Exercise requirements:
• a. Can you shorten the paragraph of the Unknome database article that begins "A new, publicly available database" while keeping its main facts?
• b. Would you proceed with the Unknome database article, picking up right after its final sentence?

Text provided:
A new, publicly available database has been created that contains the thousands of proteins encoded by genes in the human genome whose function remains a mystery. Dubbed the ‘Unknome’ database, the goal of this repository is to promote more rapid exploration of understudied proteins. It assigns a ‘knownness’ score to each of these proteins and ranks them based on factors such as function, conservation across species and subcellular compartmentalisation.

Developed by the University of Oxford’s Matthew Freeman and Sean Munro at the MRC Laboratory of Molecular Biology in Cambridge and colleagues, Unknome contains all protein clusters that contain at least one protein from humans or any of 11 model organisms.

When the research team investigated a subset of proteins in the database, focusing on 260 genes in humans about which almost nothing is known that had comparable genes in flies, they found that a majority contribute to essential functions influencing fertility, development, tissue growth, protein quality control and resilience to stress. ‘The results suggest that, despite decades of detailed study, there are thousands of fly genes that remain to be understood at even the most basic level, and the same is clearly true for the human genome,’ the authors concluded.

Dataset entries
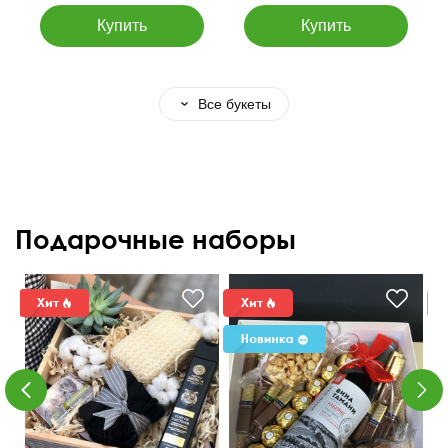
Все букеты
Подарочные наборы
Гель для душа, мыло
Набор с душевным
глицериновое, мочалка, 2
напитком орехами,
пары носков в
конфетами и шоколадом.
деревянном ящике.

Answers to the problems:
• a. The new, publicly available Unknome database holds the thousands of human-genome proteins whose function is still unknown. Its aim is to speed up exploration of understudied proteins. It gives each protein a "knownness" score and ranks the proteins by factors such as function, conservation across species and subcellular compartmentalization.

• b.
Munro said that the neglect of these proteins is unearned. ‘Our database provides a powerful, versatile and efficient platform to identify and select important genes of unknown function for analysis, thereby accelerating the closure of the gap in biological knowledge that the unknome represents,’ he said. The Unknome team express concern that the role of thousands of human proteins remains unclear but research tends to focus on those that are already well understood.

The creators of the Unknome database hope that, unlike other databases, it will shrink rather than grow over time.